While a litigant’s right to initiate an action in court is fully respected,
once his case has been adjudicated by a competent court in a valid final judgment, he should not be permitted to initiate similar
suits in the hope of securing a
favorable ruling. The 28 March 2001 Sandiganbayan Decision has attained finality. Such definitive judgment is no
longer subject to change, revision, amendment or reversal. Upon finality
of the judgment, the Court loses its jurisdiction to amend,
modify or alter the same. Except for correction of clerical errors or the
making of nunc pro tunc entries which cause no prejudice to any party,
or where the judgment is void, the judgment
can neither be amended nor altered after it has become final and executory.
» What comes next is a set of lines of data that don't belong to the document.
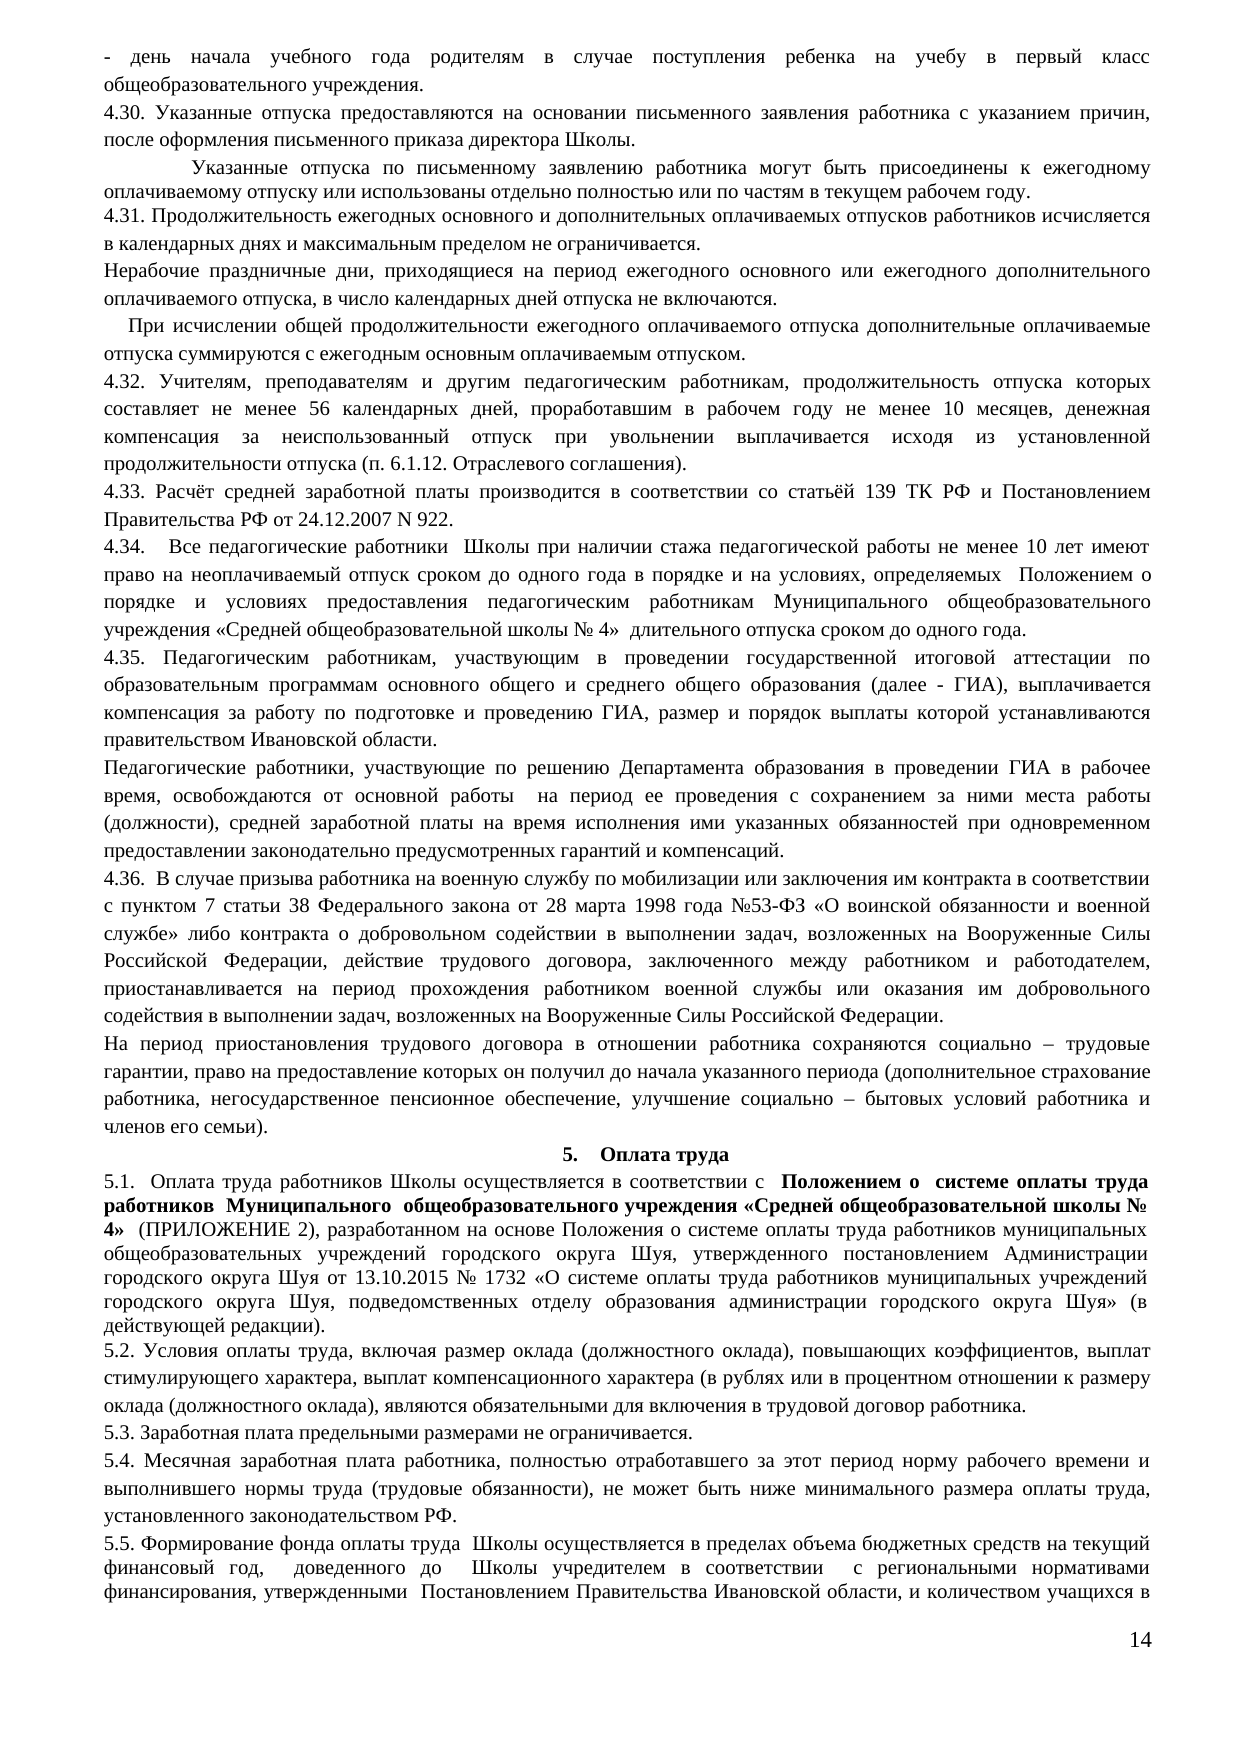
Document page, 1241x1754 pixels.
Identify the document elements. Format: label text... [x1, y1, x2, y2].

text 5.3. Заработная плата предельными размерами не ограничивается. [103, 1420, 1152, 1444]
text - день начала учебного года родителям в случае поступления ребенка на учебу в первый класс общеобразовательного учреждения. [103, 44, 1152, 96]
text 4.30. Указанные отпуска предоставляются на основании письменного заявления работника с указанием причин, после оформления письменного приказа директора Школы. [103, 99, 1152, 151]
text 4.33. Расчёт средней заработной платы производится в соответствии со статьёй 139 ТК РФ и Постановлением Правительства РФ от 24.12.2007 N 922. [103, 479, 1152, 531]
text 5.4. Месячная заработная плата работника, полностью отработавшего за этот период норму рабочего времени и выполнившего нормы труда (трудовые обязанности), не может быть ниже минимального размера оплаты труда, установленного законодательством РФ. [103, 1448, 1152, 1527]
text 4.34. Все педагогические работники Школы при наличии стажа педагогической работы не менее 10 лет имеют право на неоплачиваемый отпуск сроком до одного года в порядке и на условиях, определяемых Положением о порядке и условиях предоставления педагогическим работникам Муниципального общеобразовательного учреждения «Средней общеобразовательной школы № 4» длительного отпуска сроком до одного года. [103, 534, 1152, 641]
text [103, 1531, 1152, 1603]
text 4.32. Учителям, преподавателям и другим педагогическим работникам, продолжительность отпуска которых составляет не менее 56 календарных дней, проработавшим в рабочем году не менее 10 месяцев, денежная компенсация за неиспользованный отпуск при увольнении выплачивается исходя из установленной продолжительности отпуска (п. 6.1.12. Отраслевого соглашения). [103, 368, 1152, 475]
text Нерабочие праздничные дни, приходящиеся на период ежегодного основного или ежегодного дополнительного оплачиваемого отпуска, в число календарных дней отпуска не включаются. [103, 258, 1152, 310]
text При исчислении общей продолжительности ежегодного оплачиваемого отпуска дополнительные оплачиваемые отпуска суммируются с ежегодным основным оплачиваемым отпуском. [103, 313, 1152, 365]
text Педагогические работники, участвующие по решению Департамента образования в проведении ГИА в рабочее время, освобождаются от основной работы на период ее проведения с сохранением за ними места работы (должности), средней заработной платы на время исполнения ими указанных обязанностей при одновременном предоставлении законодательно предусмотренных гарантий и компенсаций. [103, 755, 1152, 862]
text 4.36. В случае призыва работника на военную службу по мобилизации или заключения им контракта в соответствии с пунктом 7 статьи 38 Федерального закона от 28 марта 1998 года №53-ФЗ «О воинской обязанности и военной службе» либо контракта о добровольном содействии в выполнении задач, возложенных на Вооруженные Силы Российской Федерации, действие трудового договора, заключенного между работником и работодателем, приостанавливается на период прохождения работником военной службы или оказания им добровольного содействия в выполнении задач, возложенных на Вооруженные Силы Российской Федерации. [103, 865, 1152, 1027]
text 4.35. Педагогическим работникам, участвующим в проведении государственной итоговой аттестации по образовательным программам основного общего и среднего общего образования (далее - ГИА), выплачивается компенсация за работу по подготовке и проведению ГИА, размер и порядок выплаты которой устанавливаются правительством Ивановской области. [103, 644, 1152, 751]
text 4.31. Продолжительность ежегодных основного и дополнительных оплачиваемых отпусков работников исчисляется в календарных днях и максимальным пределом не ограничивается. [103, 203, 1152, 254]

This is the principle of immutability of final judgment. In Lim
v. Jabalde,[13]
this Court further explained the necessity of adhering to the doctrine of
immutability of final judgments, thus:
Litigation must end and terminate sometime and somewhere and it is essential to an effective and efficient administration of justice that, once a judgment has become final, the winning party be not, through a mere subterfuge, deprived of the fruits of the verdict. Courts must therefore guard against any scheme calculated to bring about that result. Constituted as they are to put an end to controversies, courts should frown upon any attempt to prolong them.
Every litigation
must come to an end once a judgment becomes
final, executory and unappealable. For just as a losing party has the right to
file an appeal within the prescribed period, the winning party also has the
correlative right to enjoy the finality of the resolution of
his case by the execution and satisfaction of the judgment,
which is the “life of the law.”[14] To frustrate it by dilatory schemes on the
part of the losing party is to frustrate all the efforts, time and expenditure
of the courts. It is in the interest of justice that we should write finis to this litigation. Consequently,
we find no grave abuse of discretion when the Sandiganbayan denied petitioner’s
motion to hold in abeyance the execution of judgment.
On
the cancellation of petitioner’s cash bailbond as ordered in the Resolution of
10 January 2003 of the Sandiganbayan, the cancellation of the bailbond was due
to the execution of the final judgment of conviction. Section 22 of Rule 114 of
the Revised Rules of Criminal Procedure expressly provides:
SEC. 22. Cancellation of bail. - Upon application of the bondsmen, with due notice to the prosecutor, the bail may be cancelled upon surrender of the accused or proof of his death.
The bail shall be
deemed automatically cancelled upon acquittal of the accused, dismissal of
the case, or execution of the judgment of conviction.
In all instances, the cancellation shall be without prejudice to any liability on the bail. (emphasis supplied).
From
this provision, it is clear that the cancellation of bail is automatic upon
execution of the judgment of conviction. The Sandiganbayan did not err in
cancelling petitioner’s cash bailbond after the judgment of conviction became
final and executory and its execution
became ministerial.
WHEREFORE,
we DISMISS the petition. We AFFIRM the Resolution dated 10
January 2003 of the Sandiganbayan in
Criminal Case Nos. 18005 and 18006. Costs against petitioner.
SO
ORDERED.
ANTONIO
T. CARPIO
Associate Justice
WE CONCUR:
REYNATO S. PUNO
Chief
Justice
Chairperson
RENATO C. CORONA TERESITA J. LEONARDO-DE CASTRO
Associate Justice Associate
Justice
LUCAS P. BERSAMIN
Associate Justice
CERTIFICATION
Pursuant
to Section 13, Article VIII of the Constitution, I certify that the conclusions
in the above Decision had been reached in consultation before the case was
assigned to the writer of the opinion of the Court’s Division.
REYNATO S. PUNO
Chief Justice
[1] Penned by Justice Nicodemo T. Ferrer, with Justices Narciso S. Nario and Rodolfo G. Palattao, concurring.
[2] Rollo, p. 41.
[3] Id. at 44-45.
[4] Id. at 46-51.
[5] Id. at 52-53.
[6] Id. at 54-55.
[7] Id. 56.
[8] Id. at 57-64.
[9] Id. at 65-74.
[10] Composed of Justices Gregory S. Ong, Rodolfo G. Palattao and Ma. Cristina G. Cortez-Estrada.
[11] Rollo, pp. 75-76.
[12] Id. at 141.
[13] G.R. No. 36786, 17 April 1989, 172 SCRA 211, 224.
[14] Yau v. Silverio, Sr., G.R. Nos. 158848 and 171994, 4 February 2008, 543 SCRA 520.